The five khandhas of clinging in short are dukkha. The commentary explains:
In the description of the khandhas as objects of clinging, "in short" (sankhittena) is said with reference to the manner of teaching. For suffering cannot be summed up in short as so many hundred kinds of suffering, or so many thousand kinds of suffering, or so many hundred thousand kinds of suffering; but it can by the manner of teaching. Therefore he spoke thus, summing up the teaching in short in this way: "There is no other suffering at all, but in short the five khandhas as objects of clinging are suffering." All the different kinds of suffering in life could not occur without the five khandhas of clinging. According to the commentary the different kinds of suffering are generated in the five khandhas as grass is on the ground or fruits and flowers are on trees. Dukkha is natural to the five khandhas of clinging.
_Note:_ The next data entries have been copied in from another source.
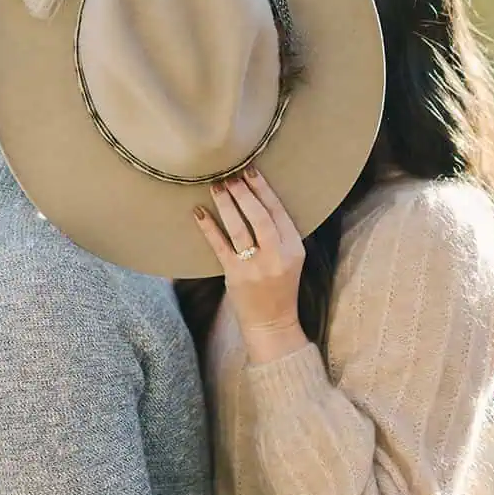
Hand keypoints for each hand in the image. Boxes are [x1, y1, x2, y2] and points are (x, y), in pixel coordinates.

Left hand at [194, 169, 308, 363]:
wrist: (272, 323)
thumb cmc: (279, 287)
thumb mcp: (291, 258)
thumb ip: (280, 234)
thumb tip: (258, 198)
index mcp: (294, 249)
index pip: (279, 212)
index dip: (264, 190)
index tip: (251, 171)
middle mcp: (277, 256)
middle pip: (260, 217)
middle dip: (245, 193)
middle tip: (231, 174)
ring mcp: (255, 267)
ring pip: (239, 228)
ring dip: (226, 204)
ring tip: (216, 186)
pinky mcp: (235, 276)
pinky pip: (220, 246)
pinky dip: (209, 228)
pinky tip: (199, 212)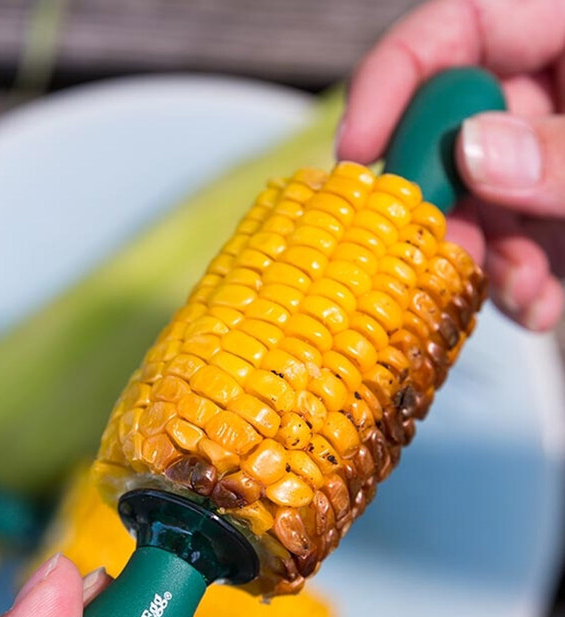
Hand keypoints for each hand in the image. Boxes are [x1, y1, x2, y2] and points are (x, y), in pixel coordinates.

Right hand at [337, 0, 564, 330]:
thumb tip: (470, 153)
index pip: (459, 25)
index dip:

The fact that in short the five khandhas of clinging are dukkha reminds us of the ultimate truth. There is no being in the ultimate sense, there are only the five khandhas, nama and rupa. They arise and then fall away immediately and thus they are unsatisfactory, one cannot take one's refuge in them. We may say that there is nothing desirable in life, that life is dukkha, but have we realized the truth of dukkha? Right understanding of the reality appearing at this moment should be developed, because this is the only way to know the truth about nama and rupa. Through the development of satipatthana there will be more understanding of cause and result in our life, of kamma and vipaka, and more understanding of our defilements which are conditioned by our accumulations. When there is more understanding there will be less dukkha.
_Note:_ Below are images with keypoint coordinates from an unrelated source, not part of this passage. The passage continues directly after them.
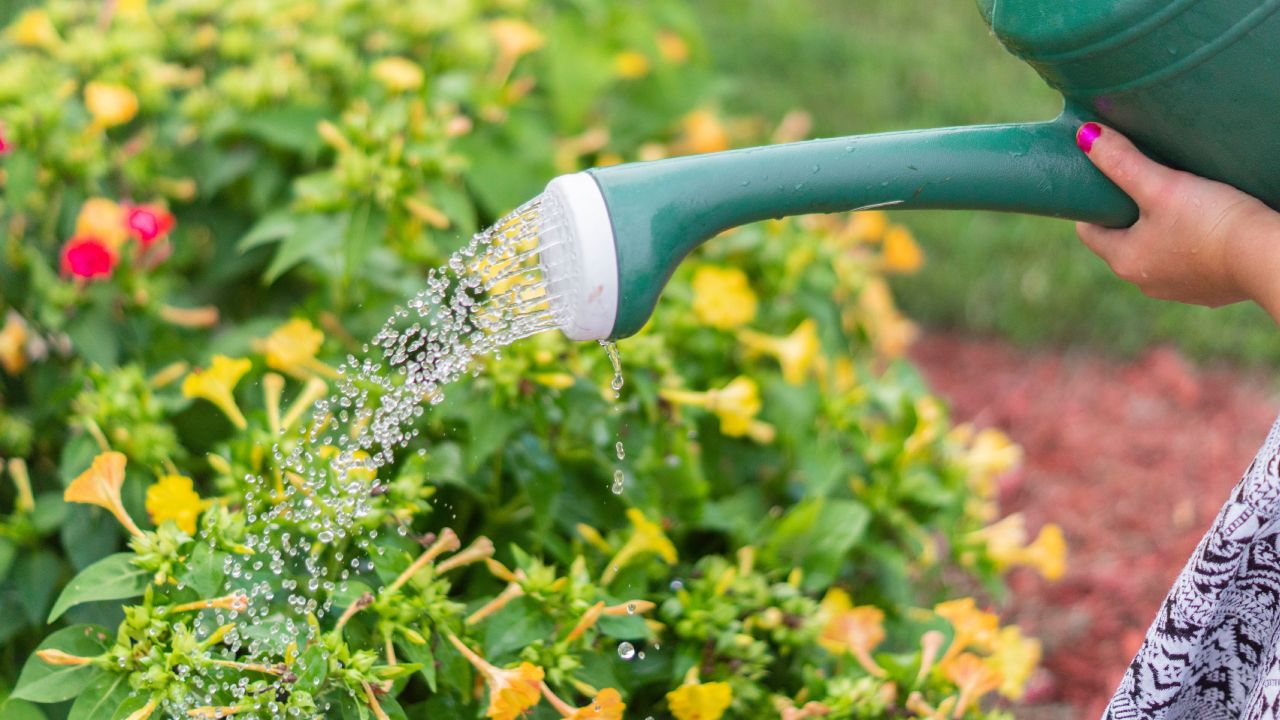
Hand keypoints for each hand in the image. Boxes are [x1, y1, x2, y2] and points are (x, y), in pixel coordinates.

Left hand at [1074, 122, 1279, 321]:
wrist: (1268, 257)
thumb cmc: (1211, 221)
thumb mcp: (1162, 186)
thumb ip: (1123, 161)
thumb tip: (1085, 135)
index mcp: (1124, 261)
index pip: (1090, 231)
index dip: (1094, 205)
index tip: (1105, 183)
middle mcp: (1144, 283)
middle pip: (1122, 242)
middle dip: (1127, 215)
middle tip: (1141, 184)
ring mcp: (1177, 290)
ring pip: (1155, 253)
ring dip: (1158, 231)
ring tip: (1174, 202)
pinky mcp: (1207, 290)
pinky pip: (1187, 263)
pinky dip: (1188, 245)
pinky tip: (1203, 226)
We usually react with akusala citta when we experience pleasant and unpleasant objects. We are disturbed by the eight "worldly conditions" of gain and loss, praise and blame, honour and dishonour, bodily well-being and misery. It is kamma which is the cause of our birth and which produces the sense organs through which we experience pleasant and unpleasant objects. Seeing, healing and the other sense-impressions are results of kamma. If it were not for kamma there could not be seeing, hearing or the experience of tangible object at this moment. We cannot see the deeds committed in the past which produce results now but we should remember that we are heirs to kamma. We have theoretical understanding of kamma and vipaka but we do not apply this knowledge in our life. We keep on clinging to the "self" and We wonder why this or that unpleasant experience had to hap-pen to "me".
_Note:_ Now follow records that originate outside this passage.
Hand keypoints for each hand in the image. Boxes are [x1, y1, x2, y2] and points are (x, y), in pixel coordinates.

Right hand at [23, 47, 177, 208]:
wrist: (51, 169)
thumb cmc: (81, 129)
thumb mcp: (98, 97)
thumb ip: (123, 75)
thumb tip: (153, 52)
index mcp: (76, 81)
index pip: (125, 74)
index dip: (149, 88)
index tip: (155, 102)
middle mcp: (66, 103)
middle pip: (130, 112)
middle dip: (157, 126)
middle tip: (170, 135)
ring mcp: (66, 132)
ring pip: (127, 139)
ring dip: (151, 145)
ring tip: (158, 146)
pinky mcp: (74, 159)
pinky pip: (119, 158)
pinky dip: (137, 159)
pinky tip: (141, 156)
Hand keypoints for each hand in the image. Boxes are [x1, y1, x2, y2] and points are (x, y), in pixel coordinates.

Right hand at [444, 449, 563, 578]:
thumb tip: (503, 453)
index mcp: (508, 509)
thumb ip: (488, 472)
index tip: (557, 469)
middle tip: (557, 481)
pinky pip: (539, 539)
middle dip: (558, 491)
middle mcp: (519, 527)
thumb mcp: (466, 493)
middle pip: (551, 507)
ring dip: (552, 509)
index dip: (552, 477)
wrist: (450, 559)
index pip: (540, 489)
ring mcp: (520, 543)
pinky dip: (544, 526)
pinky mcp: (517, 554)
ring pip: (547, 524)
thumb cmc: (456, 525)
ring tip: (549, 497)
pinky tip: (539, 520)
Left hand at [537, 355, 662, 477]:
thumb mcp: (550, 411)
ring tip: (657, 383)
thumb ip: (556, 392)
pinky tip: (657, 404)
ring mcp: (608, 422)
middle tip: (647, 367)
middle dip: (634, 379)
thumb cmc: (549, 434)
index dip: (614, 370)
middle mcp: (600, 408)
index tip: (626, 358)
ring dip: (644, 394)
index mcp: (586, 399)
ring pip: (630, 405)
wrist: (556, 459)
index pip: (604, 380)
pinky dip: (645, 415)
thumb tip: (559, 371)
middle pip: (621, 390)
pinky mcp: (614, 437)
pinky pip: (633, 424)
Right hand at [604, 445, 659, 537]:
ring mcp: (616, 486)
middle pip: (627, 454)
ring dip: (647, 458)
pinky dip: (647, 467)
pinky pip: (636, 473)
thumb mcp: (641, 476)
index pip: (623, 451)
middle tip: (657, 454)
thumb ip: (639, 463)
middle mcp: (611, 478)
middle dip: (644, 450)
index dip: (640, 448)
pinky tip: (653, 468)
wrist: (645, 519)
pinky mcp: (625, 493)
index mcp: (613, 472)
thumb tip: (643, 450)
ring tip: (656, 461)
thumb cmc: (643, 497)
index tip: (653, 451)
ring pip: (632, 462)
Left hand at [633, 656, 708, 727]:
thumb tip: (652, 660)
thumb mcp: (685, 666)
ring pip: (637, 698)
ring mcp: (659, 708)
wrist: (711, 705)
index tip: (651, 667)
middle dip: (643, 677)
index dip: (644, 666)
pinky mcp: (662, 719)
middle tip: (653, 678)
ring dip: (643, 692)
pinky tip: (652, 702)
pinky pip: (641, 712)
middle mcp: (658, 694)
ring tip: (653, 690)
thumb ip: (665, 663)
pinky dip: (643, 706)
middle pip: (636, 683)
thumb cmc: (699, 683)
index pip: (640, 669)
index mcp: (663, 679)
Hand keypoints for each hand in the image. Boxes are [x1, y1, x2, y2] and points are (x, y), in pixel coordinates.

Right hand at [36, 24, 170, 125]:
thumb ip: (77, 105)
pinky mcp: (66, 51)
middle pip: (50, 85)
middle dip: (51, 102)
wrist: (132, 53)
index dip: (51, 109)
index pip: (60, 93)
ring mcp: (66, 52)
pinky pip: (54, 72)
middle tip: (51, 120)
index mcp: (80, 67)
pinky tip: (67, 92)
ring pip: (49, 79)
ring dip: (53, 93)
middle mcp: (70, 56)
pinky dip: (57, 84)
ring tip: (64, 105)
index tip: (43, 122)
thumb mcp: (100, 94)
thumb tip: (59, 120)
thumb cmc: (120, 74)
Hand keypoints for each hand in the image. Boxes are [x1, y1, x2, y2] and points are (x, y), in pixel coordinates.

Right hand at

We usually forget that whatever happens has to happen because of conditions. When we suffer a loss there are sorrow, lamentation and woe, we complain and we are sorry for ourselves. When such moments arise there can be mindfulness of them so that we learn that they are only conditioned realities. When panna has developed to the degree that the first stage of insight can arise nama is known as nama and rupa as rupa, their different characteristics are clearly distinguished. This stage can only be reached when understanding has been developed of all kinds of nama and rupa which appear through the six doors. When a stage of insight arises there is no self, no world, there are only nama and rupa which are conditioned. With each stage of insight there is also a growth of "kammassakata nana", understanding of the "ownership of kamma", of kamma and result. The development of satipatthana is the only way to be able to apply in daily life one's knowledge of kamma and result. Instead of reacting to the worldly conditions with akusala citta there will be more conditions to react wisely. There will be more patience and equanimity towards the adversities of life.